Device function performance

Hi,

Could anybody explain how to optimize the following code:

__device__ float applyKxTranspose(float *zeta, float fy, int M, int N, float *result, int x, int y, int index)
{
	float zeta_index = zeta[index]/fy;
	if (x==0)
	{
		result[index] = zeta_index;
		return;
	}

	float sum = zeta_index;
	if (x==N-1)
		sum += -zeta_index;		
		
	sum+= -zeta[index-1]/fy;
	if (x==N-2 )
		sum += zeta[index+1]/fy;

	result[index] = sum;
}

where zeta = 640x480, M = 640, N=480, result=640x480, x and y - current thread + block index

I guess, it can be shared memory, but I don’t have any experience with it.
Maybe there are other things that can be improved?
Could you give me any tips?

// fy_rec = 1 /  fy
// pending the origin of fy, and the threadblock size used, either calculate fy_rec once, prior to calling the function, or once (by a single thread) within the function perhaps

float sum;

__shared__ float s_zeta[block_size];

s_zeta[threadIdx.x] = zeta[index];

__syncthreads(); // depending on block size

sum = s_zeta[threadIdx.x] * fy_rec;

if (x > 0)
{
   if (x==N-1)
   {
      sum = 0;		
   }		

   sum+= -s_zeta[threadIdx.x-1] * fy_rec;

   if (x==N-2 )
   {
      sum += s_zeta[threadIdx.x+1] * fy_rec;
   }
}

result[index] = sum;

you can probably push zeta[index] * fy_rec into shared, instead of merely zeta[index]
also, my thinking is that zeta would cache upon 1st read, hence shared memory can not truly speed up
zeta[a - 1] or zeta[a + 1] by that much
perhaps njuffa, scottgray, and others can deliberate

Thanks for your response!

I’ve tried this approach. But I’ve got a conflict of access between blocks.
s_zeta[threadIdx.x-1];
s_zeta[threadIdx.x+1]

Actually, I do not understand how it possible to solve this type of error.
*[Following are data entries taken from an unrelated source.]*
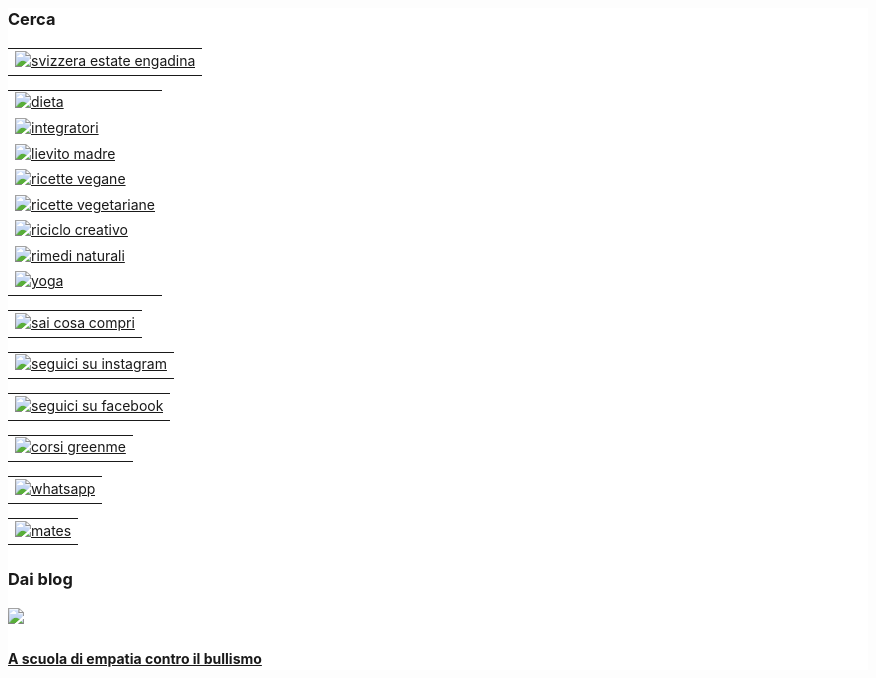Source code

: ### Cerca

|                                                                                                                                                                                                                                                     |
|-----------------------------------------------------------------------------------------------------------------------------------------------------------------------------------------------------------------------------------------------------|
| [![svizzera estate engadina](https://greenme.it/images/banners/svizzera_estate_engadina_300x250.jpg)](https://www.myswitzerland.com/it-it/il-parco-nazionale-svizzero.html?utm_source=greenme&utm_medium=banner&utm_campaign=summer_banner_greenme) |

|                                                                                                                                                                 |
|-----------------------------------------------------------------------------------------------------------------------------------------------------------------|
| [![dieta](https://greenme.it/images/banners/dieta.jpg)](https://greenme.it/dieta)                                                                               |
| [![integratori](https://greenme.it/images/banners/integratori.jpg)](https://greenme.it/integratori)                                                             |
| [![lievito madre](https://greenme.it/images/banners/lievito-madre.jpg)](https://greenme.it/lievito-madre)                                                       |
| [![ricette vegane](https://greenme.it/images/banners/ricette-vegane.jpg)](https://greenme.it/mangiare/vegetariano-a-vegano/19777-ricette-vegane-facili)         |
| [![ricette vegetariane](https://greenme.it/images/banners/ricette-vegetariane.jpg)](https://greenme.it/mangiare/vegetariano-a-vegano/16690-ricette-vegetariane) |
| [![riciclo creativo](https://greenme.it/images/banners/riciclo-creativo.jpg)](https://greenme.it/consumare/riciclo-e-riuso/19841-riciclo-creativo)              |
| [![rimedi naturali](https://greenme.it/images/banners/rimedi-naturali.jpg)](https://greenme.it/vivere/salute-e-benessere/21486-rimedi-naturali-guida)           |
| [![yoga](https://greenme.it/images/banners/yoga.jpg)](https://greenme.it/yoga)                                                                                  |

|                                                                                                                           |
|---------------------------------------------------------------------------------------------------------------------------|
| [![sai cosa compri](https://greenme.it/images/banners/sai-cosa-compri.jpg)](https://greenme.it/consumare/sai-cosa-compri) |

|                                                                                                                              |
|------------------------------------------------------------------------------------------------------------------------------|
| [![seguici su instagram](https://greenme.it/images/banners/seguici-su-instagram.jpg)](https://www.instagram.com/greenme_it/) |

|                                                                                                                           |
|---------------------------------------------------------------------------------------------------------------------------|
| [![seguici su facebook](https://greenme.it/images/banners/seguici-su-facebook.jpg)](https://www.facebook.com/greenme.it/) |

|                                                                                                                             |
|-----------------------------------------------------------------------------------------------------------------------------|
| [![corsi greenme](https://greenme.it/images/banners/banner-corsi-greenme.png)](https://greenme.it/calendario-corsi-greenme) |

|                                                                                                   |
|---------------------------------------------------------------------------------------------------|
| [![whatsapp](https://greenme.it/images/banners/banner-whatsapp.jpg)](https://greenme.it/whatsapp) |

|                                                                                         |
|-----------------------------------------------------------------------------------------|
| [![mates](https://greenme.it/images/banners/mates.jpg)](https://www.matesfestival.com/) |

### Dai blog

<a href="https://greenme.it/spazi-verdi/3353-a-scuola-di-empatia-contro-il-bullismo" class="nspImageWrapper tleft fleft"><img src="https://www.greenme.it/images/easyblog_articles/3353/b2ap3_thumbnail_abbasso-i-bulli-500x275.png" class="nspImage" /></a>
#### [A scuola di empatia contro il bullismo](https://greenme.it/spazi-verdi/3353-a-scuola-di-empatia-contro-il-bullismo "A scuola di empatia contro il bullismo")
Moreover, if I add two more shared arrays for
zeta[threadIdx.x-1];
zeta[threadIdx.x+1]

It makes the speed more slow.

if the block’s access spills over into adjacent blocks (x != threadIdx.x), then you would need the additional reads into the adjacent blocks
shared memory can not speed up those additional reads; shared memory can only allow reuse of that data
your data access seems to be unique, such that there is little room for data reuse via shared memory

nonetheless, if you want to use shared memory, i suppose it would be something like:

shared float s_zeta[block_size + 2];

s_zeta[threadIdx.x + 1] = zeta[index];

if (threadIdx.x == 0)
{
if (x > 0)
{
s_zeta[0] = zeta[index - 1];
}

if (x < Y)
{
s_zeta[block_size + 1] = zeta[index + 1];
}
}

The code looks to be bound by memory bandwidth, so you would want to focus on that. Let the CUDA profiler guide you. Irregular access patterns, as they seem to exist here, are particularly bad for performance on the GPU when the data is stored in global memory.

You are not showing the entire kernel so it is not clear where the data manipulated by this code is stored. Also, optimizing this code may be what is known as an “XY-problem”. The function name implies transposition. Every time I come across code that explicitly copies or transposes arrays or matrices, or computes a matrix inverses, I suspect that there are better ways of accomplishing the top-level task. Whether that is the case here I cannot say since there is not enough context.